* Texto proporcionado
+===+
A pesar de todo, la sociedad mira con indulgencia esos alardes de distinción. A los intelectuales y artistas les está permitida la excentricidad porque entienden que el afán de originalidad es concomitante a la creatividad.
La inspiración y la creatividad del genio desbordan la vida profesional e inundan todos los compartimentos de la vida. Somos condescendientes con sus peculiaridades porque sabemos que unos creadores perfectamente acoplados al mundo carecen de capacidad de innovación.
Sólo quien sale del mundo, quien no se siente parte de él, puede modificarlo. Sólo quien no se encuentra conforme con los hechos fabrica nuevas realidades.
LA MANÍA DE SER NORMAL
El intelectual es un inadaptado. La ironía de Sócrates azota a los conformistas y a los funcionarios de su tiempo. Platón descalificó a los comerciantes, forjadores de su amada Atenas, y a Aristóteles se le atribuye un tratado sobre la melancolía donde se hace la primera descripción clínica de una depresión. Lo audaz es que, según este texto, los grandes genios son proclives a dicha enfermedad. Tal parecería que el talento está condenado a la patología.
Durante la Edad Media el panorama cambia. El artista se convierte en artesano y deja de firmar sus obras. La personalidad del artista no deja impronta en el cuadro o la escultura. También el académico se incorpora a una sociedad de gremios. Teólogos y filósofos se amalgaman con una clase social y renuncian a sus extravagancias, reservadas para unos pocos ermitaños.
+===+
* Datos de entrada
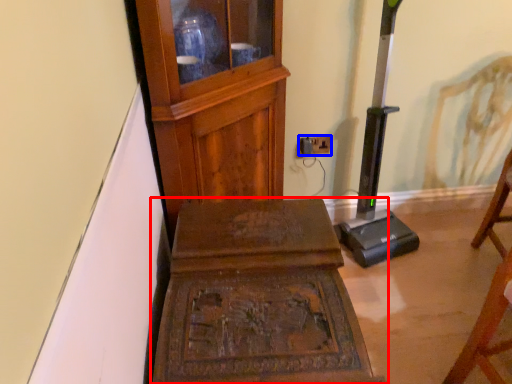
Question: Which point is closer to the camera, furniture (highlighted by a red box) or electric outlet (highlighted by a blue box)?

Choices:
 (A) furniture
 (B) electric outlet

Answer: (A)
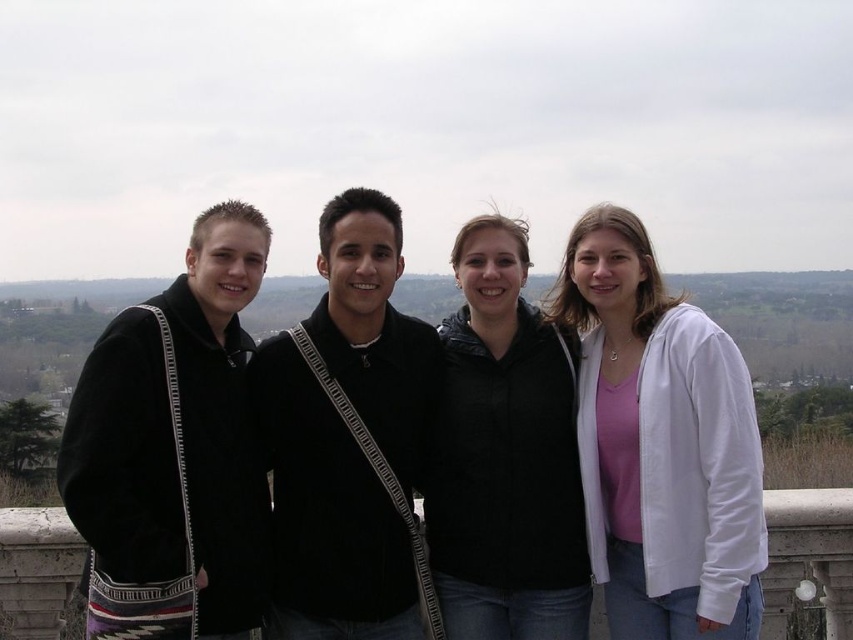
You are a photographer trying to capture a group photo of the white cotton jacket at right and the black jacket at center. The camera you are using has a limited focus range. Can you determine which jacket is wider to ensure proper framing?

The white cotton jacket at right might be wider than black jacket at center, so it should be framed to accommodate its width.

You are standing at the base of the balcony where the four people are standing. You want to toss a small object to the person wearing the white cotton jacket at right. Considering the distance, do you think you can reach them with an average throw?

The white cotton jacket at right is 52.32 feet away from the viewer. An average throw typically has a range of around 30 to 40 feet, so it would be difficult to reach them with a small object using an average throw.

You are a photographer standing behind the group of people. You need to take a photo that includes both the white cotton jacket at right and the black jacket at center. Since you want to ensure both are visible, which direction should you move to frame them properly?

You should move to the left to frame both the white cotton jacket at right and the black jacket at center properly, as the white cotton jacket at right is positioned to the right of the black jacket at center.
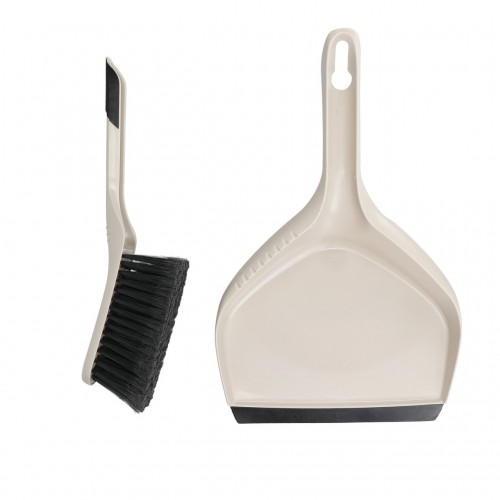
This screenshot has height=500, width=500. Find the location of `beige handle`. beige handle is located at coordinates (111, 162).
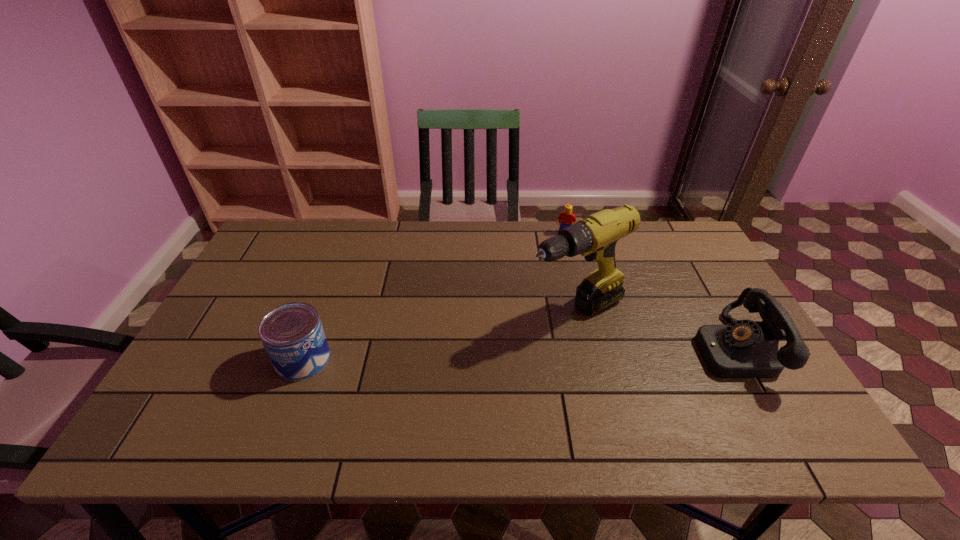
Locate an element on the screen. The width and height of the screenshot is (960, 540). free space located on the handle side of the tallest object is located at coordinates (519, 333).

In order to click on free spot located on the handle side of the tallest object in this screenshot , I will do `click(425, 381)`.

Locate an element on the screen. This screenshot has width=960, height=540. free spot located on the handle side of the tallest object is located at coordinates [440, 373].

The height and width of the screenshot is (540, 960). Find the location of `vacant position located on the face of the Lego`. vacant position located on the face of the Lego is located at coordinates (540, 309).

I want to click on vacant point located on the face of the Lego, so click(547, 286).

This screenshot has width=960, height=540. Find the location of `free space located on the face of the Lego`. free space located on the face of the Lego is located at coordinates (540, 309).

Find the location of a particular element. The width and height of the screenshot is (960, 540). object present at the far edge is located at coordinates (565, 219).

Where is `can situated at the near edge`? The height and width of the screenshot is (540, 960). can situated at the near edge is located at coordinates click(x=292, y=334).

Find the location of a particular element. telephone that is positioned at the near edge is located at coordinates [x=744, y=349].

In order to click on object located at the right edge in this screenshot , I will do `click(744, 349)`.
+===+
Escribe la continuación del texto sobre la excentricidad de los intelectuales a partir del punto en que se detiene. Los registros son un material aparte, sin relación con el texto sobre la excentricidad de los intelectuales.

En el Renacimiento aflora nuevamente el derecho a la excentricidad. La obra de arte se considera una extensión de la persona que se revela en un afán de individualidad. El camino hacia el romanticismo está abierto. El tiro de gracia a la normalidad será el psicoanálisis. Difuminando los límites que separan lo normal de lo anormal, termina por reservar la anormalidad para aquél que no se siente normal.
A pesar de los avatares de nuestra civilización, artistas e intelectuales conservan sus prerrogativas que no pocas veces se convierten en manías. Todos las tenemos ¯quien más, quien menos¯, pero los intelectuales las cultivan y coleccionan con esmero. Son su denominación de origen, su marca registrada. Por muchos años, los científicos han documentado algún tipo de conexión entre manía, depresión y salidas creativas.
En la década de los setentas, Nancy C. Anderson de la Universidad de Iowa, terminó el primer estudio riguroso de este tipo. Ella examinó a 30 escritores y entre ellos encontró una extraordinaria incidencia de alcoholismo y desórdenes del comportamiento: 80% había experimentado al menos un episodio de depresión grave y 43% relató una historia de hipomanía o manía.
En 1992, Arnold M. Ludwig, de la Universidad de Kentucky publicó una extensa revisión biográfica de mil cinco artistas famosos del siglo XX. Descubrió que en este grupo la tasa de psicosis, intentos de suicidio y abuso de estimulantes era dos veces mayor que en las personas comunes y corrientes.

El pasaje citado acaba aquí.